Wenn ihm der Stoff ausging, brachte er schon auch einmal einen lächerlichen Haushaltstip, wie zum Beispiel: „Wussten Sie, dass ein Dutzend Eier im Villa- Supermarkt (Sukhumvit Soi 33) zwei Baht günstiger sind als in Patpongs Foodland? Ein Besuch bei Villa sollte anstehen!“ Dass das Taxi von Patpong zur Sukhumvit Soi 33 etwa 60 Baht kostet, verschwieg er wohlweislich.
Zuweilen erteilte er schulmeisterliche Aufklärung: »Gemäss Lexikon ist Ephebiphobie die Angst vor Jugendlichen.« Wer hätte es gewusst?
Doch Trink wurde gelesen. Von wohlwollenden Fans, die Hintergrundinformationen über Bangkoks Rotlichtszene erhalten wollten. Von Feinden, die neues Material für Hasstiraden brauchten. Freitag war Trink-Tag. Das wird nun bald vorüber sein. Man kann dem über 70-jährigen, der bereits vor mehr als zehn Jahren in den Ruhestand trat und seitdem bei der Bangkok Post mit Minimalgehalt von ca. 20.000 Baht malochte, nur wünschen, dass er über die Runden kommen wird.

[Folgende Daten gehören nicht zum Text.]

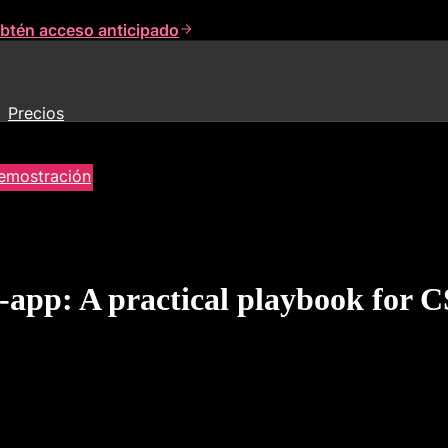
btén acceso anticipado
Precios
demostración
-app: A practical playbook for 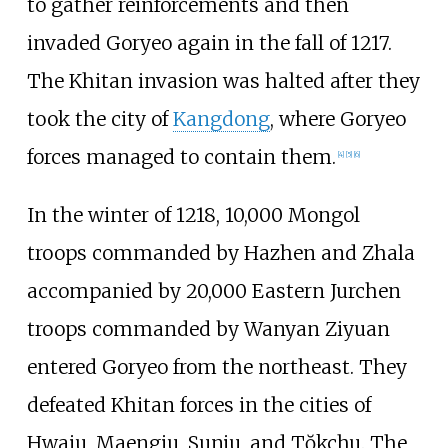
to gather reinforcements and then
invaded Goryeo again in the fall of 1217.
The Khitan invasion was halted after they
took the city of
Kangdong
, where Goryeo
forces managed to contain them.
[
4
]
[
5
]
[
6
]
In the winter of 1218, 10,000 Mongol
troops commanded by Hazhen and Zhala
accompanied by 20,000 Eastern Jurchen
troops commanded by Wanyan Ziyuan
entered Goryeo from the northeast. They
defeated Khitan forces in the cities of
Hwaju, Maengju, Sunju, and Tŏkchu. The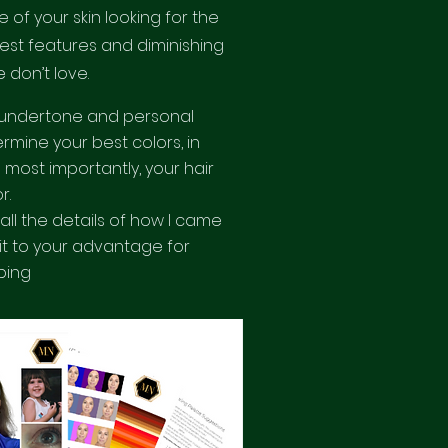
 of your skin looking for the
est features and diminishing
 don’t love.
undertone and personal
rmine your best colors, in
 most importantly, your hair
or.
e all the details of how I came
 it to your advantage for
ping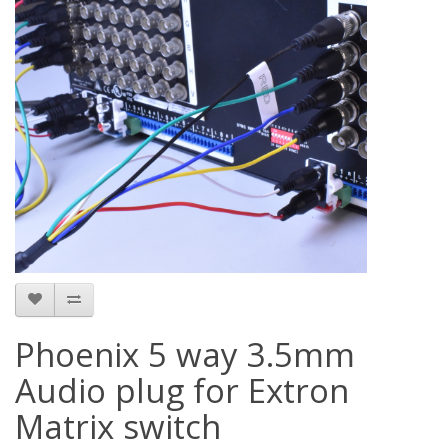
Phoenix 5 way 3.5mm
Audio plug for Extron
Matrix switch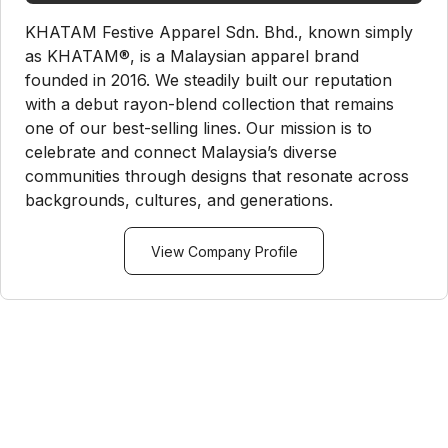
KHATAM Festive Apparel Sdn. Bhd., known simply
as KHATAM®, is a Malaysian apparel brand
founded in 2016. We steadily built our reputation
with a debut rayon-blend collection that remains
one of our best-selling lines. Our mission is to
celebrate and connect Malaysia’s diverse
communities through designs that resonate across
backgrounds, cultures, and generations.
View Company Profile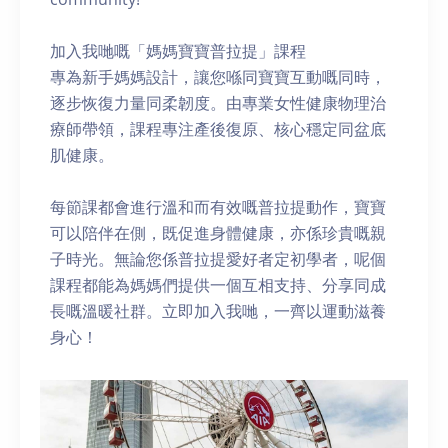
加入我哋嘅「媽媽寶寶普拉提」課程
專為新手媽媽設計，讓您喺同寶寶互動嘅同時，
逐步恢復力量同柔韌度。由專業女性健康物理治
療師帶領，課程專注產後復原、核心穩定同盆底
肌健康。
每節課都會進行溫和而有效嘅普拉提動作，寶寶
可以陪伴在側，既促進身體健康，亦係珍貴嘅親
子時光。無論您係普拉提愛好者定初學者，呢個
課程都能為媽媽們提供一個互相支持、分享同成
長嘅溫暖社群。立即加入我哋，一齊以運動滋養
身心！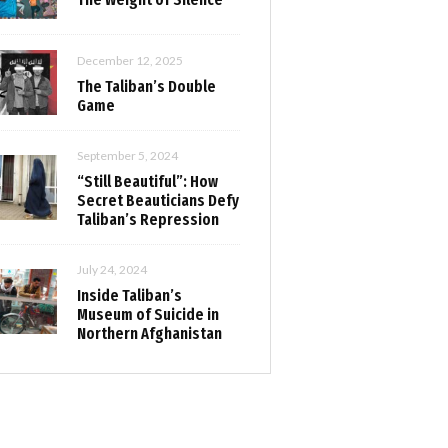
December 12, 2025
The Taliban’s Double
Game
September 5, 2024
“Still Beautiful”: How
Secret Beauticians Defy
Taliban’s Repression
July 24, 2024
Inside Taliban’s
Museum of Suicide in
Northern Afghanistan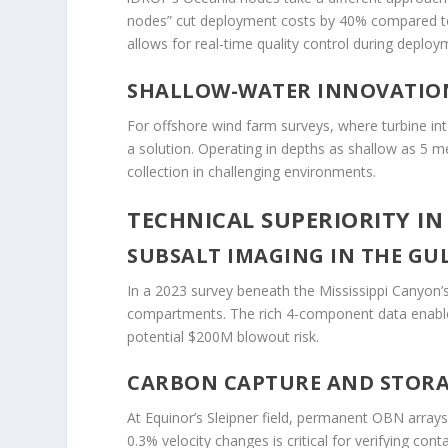
nodes” cut deployment costs by 40% compared 
allows for real-time quality control during deploy
SHALLOW-WATER INNOVATIO
For offshore wind farm surveys, where turbine in
a solution. Operating in depths as shallow as 5 m
collection in challenging environments.
TECHNICAL SUPERIORITY IN
SUBSALT IMAGING IN THE GU
In a 2023 survey beneath the Mississippi Canyon’
compartments. The rich 4-component data enabled 
potential $200M blowout risk.
CARBON CAPTURE AND STORAG
At Equinor’s Sleipner field, permanent OBN arrays
0.3% velocity changes is critical for verifying co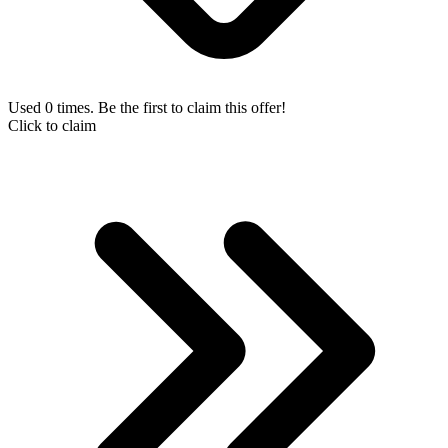
Used 0 times. Be the first to claim this offer!
Click to claim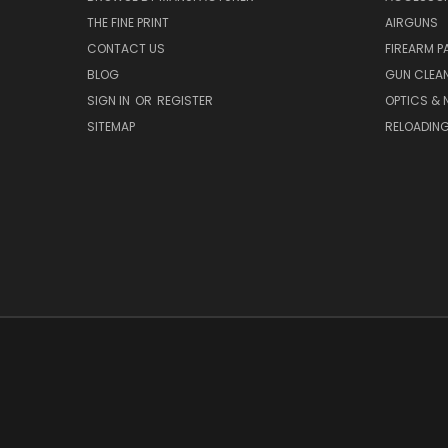
THE FINE PRINT
AIRGUNS
CONTACT US
FIREARM P
BLOG
GUN CLEA
SIGN IN
OR
REGISTER
OPTICS & 
SITEMAP
RELOADIN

Dieser Wunsch muss trotz der Tatsache, dass er nicht unbedingt der liebenswerteste Zeitgenosse war, ausgesprochen werden. So mancher Nachtschichtjournalist in der Bangkok Post regte sich auf, wenn Trink sich an seinen Computer setzte, seinen Hosengürtel löste und seinen Reissverschluss öffnete, bevor er sich mit praktisch entblösster Unterwäsche ans Werk machte. „Ich fühle mich einfach freier so,“ erklärte er diese Marotte.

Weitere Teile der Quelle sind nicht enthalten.